> _Task_
Retype every line of source text in the records below, character for character, and leave the pictures out of your answer.
==== Excerpted data ====
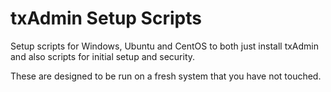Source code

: # txAdmin Setup Scripts
Setup scripts for Windows, Ubuntu and CentOS to both just install txAdmin and also scripts for initial setup and security.

These are designed to be run on a fresh system that you have not touched.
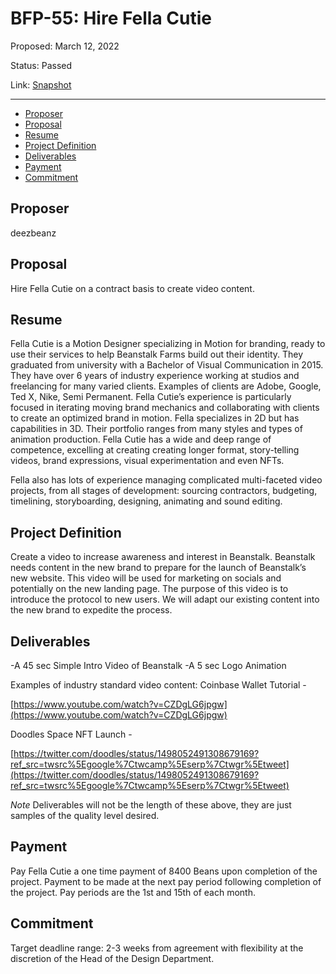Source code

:# BFP-55: Hire Fella Cutie

Proposed: March 12, 2022

Status: Passed

Link: [Snapshot](https://snapshot.org/#/beanstalkfarms.eth/proposal/0xe0c986a394aa9415c6b9277c1358c2140cfb63cb51a6e494c13a4607bb6b925d)

---

- [Proposer](#proposer)
- [Proposal](#proposal)
- [Resume](#resume)
- [Project Definition](#project-definition)
- [Deliverables](#deliverables)
- [Payment](#payment)
- [Commitment](#commitment)

## Proposer

deezbeanz

## Proposal

Hire Fella Cutie on a contract basis to create video content. 

## Resume

Fella Cutie is a Motion Designer specializing in Motion for branding, ready to use their services to help Beanstalk Farms build out their identity. They graduated from university with a Bachelor of Visual Communication in 2015. They have over 6 years of industry experience working at studios and freelancing for many varied clients. Examples of clients are Adobe, Google, Ted X, Nike, Semi Permanent. Fella Cutie’s experience is particularly focused in iterating moving brand mechanics and collaborating with clients to create an optimized brand in motion. Fella specializes in 2D but has capabilities in 3D. Their portfolio ranges from many styles and types of animation production. Fella Cutie has a wide and deep range of competence, excelling at creating creating longer format, story-telling videos, brand expressions, visual experimentation and even NFTs.

Fella also has lots of experience managing complicated multi-faceted video projects, from all stages of development: sourcing contractors, budgeting, timelining, storyboarding, designing, animating and sound editing.

## Project Definition

Create a video to increase awareness and interest in Beanstalk. Beanstalk needs content in the new brand to prepare for the launch of Beanstalk’s new website. This video will be used for marketing on socials and potentially on the new landing page. The purpose of this video is to introduce the protocol to new users. We will adapt our existing content into the new brand to expedite the process.

## Deliverables

-A 45 sec Simple Intro Video of Beanstalk
-A 5 sec Logo Animation

Examples of industry standard video content:
Coinbase Wallet Tutorial -

[https://www.youtube.com/watch?v=CZDgLG6jpgw](https://www.youtube.com/watch?v=CZDgLG6jpgw)

Doodles Space NFT Launch -

[https://twitter.com/doodles/status/1498052491308679169?ref_src=twsrc%5Egoogle%7Ctwcamp%5Eserp%7Ctwgr%5Etweet](https://twitter.com/doodles/status/1498052491308679169?ref_src=twsrc%5Egoogle%7Ctwcamp%5Eserp%7Ctwgr%5Etweet)

*Note* Deliverables will not be the length of these above, they are just samples of the quality level desired.

## Payment

Pay Fella Cutie a one time payment of 8400 Beans upon completion of the project. Payment to be made at the next pay period following completion of the project. Pay periods are the 1st and 15th of each month. 

## Commitment

Target deadline range: 2-3 weeks from agreement with flexibility at the discretion of the Head of the Design Department.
====
> _Written answer_
Source code

: # txAdmin Setup Scripts
Setup scripts for Windows, Ubuntu and CentOS to both just install txAdmin and also scripts for initial setup and security.

These are designed to be run on a fresh system that you have not touched.
Source code

:# BFP-55: Hire Fella Cutie

Proposed: March 12, 2022

Status: Passed

Link: [Snapshot](https://snapshot.org/#/beanstalkfarms.eth/proposal/0xe0c986a394aa9415c6b9277c1358c2140cfb63cb51a6e494c13a4607bb6b925d)

---

- [Proposer](#proposer)
- [Proposal](#proposal)
- [Resume](#resume)
- [Project Definition](#project-definition)
- [Deliverables](#deliverables)
- [Payment](#payment)
- [Commitment](#commitment)

## Proposer

deezbeanz

## Proposal

Hire Fella Cutie on a contract basis to create video content. 

## Resume

Fella Cutie is a Motion Designer specializing in Motion for branding, ready to use their services to help Beanstalk Farms build out their identity. They graduated from university with a Bachelor of Visual Communication in 2015. They have over 6 years of industry experience working at studios and freelancing for many varied clients. Examples of clients are Adobe, Google, Ted X, Nike, Semi Permanent. Fella Cutie’s experience is particularly focused in iterating moving brand mechanics and collaborating with clients to create an optimized brand in motion. Fella specializes in 2D but has capabilities in 3D. Their portfolio ranges from many styles and types of animation production. Fella Cutie has a wide and deep range of competence, excelling at creating creating longer format, story-telling videos, brand expressions, visual experimentation and even NFTs.

Fella also has lots of experience managing complicated multi-faceted video projects, from all stages of development: sourcing contractors, budgeting, timelining, storyboarding, designing, animating and sound editing.

## Project Definition

Create a video to increase awareness and interest in Beanstalk. Beanstalk needs content in the new brand to prepare for the launch of Beanstalk’s new website. This video will be used for marketing on socials and potentially on the new landing page. The purpose of this video is to introduce the protocol to new users. We will adapt our existing content into the new brand to expedite the process.

## Deliverables

-A 45 sec Simple Intro Video of Beanstalk
-A 5 sec Logo Animation

Examples of industry standard video content:
Coinbase Wallet Tutorial -

[https://www.youtube.com/watch?v=CZDgLG6jpgw](https://www.youtube.com/watch?v=CZDgLG6jpgw)

Doodles Space NFT Launch -

[https://twitter.com/doodles/status/1498052491308679169?ref_src=twsrc%5Egoogle%7Ctwcamp%5Eserp%7Ctwgr%5Etweet](https://twitter.com/doodles/status/1498052491308679169?ref_src=twsrc%5Egoogle%7Ctwcamp%5Eserp%7Ctwgr%5Etweet)

*Note* Deliverables will not be the length of these above, they are just samples of the quality level desired.

## Payment

Pay Fella Cutie a one time payment of 8400 Beans upon completion of the project. Payment to be made at the next pay period following completion of the project. Pay periods are the 1st and 15th of each month. 

## Commitment

Target deadline range: 2-3 weeks from agreement with flexibility at the discretion of the Head of the Design Department.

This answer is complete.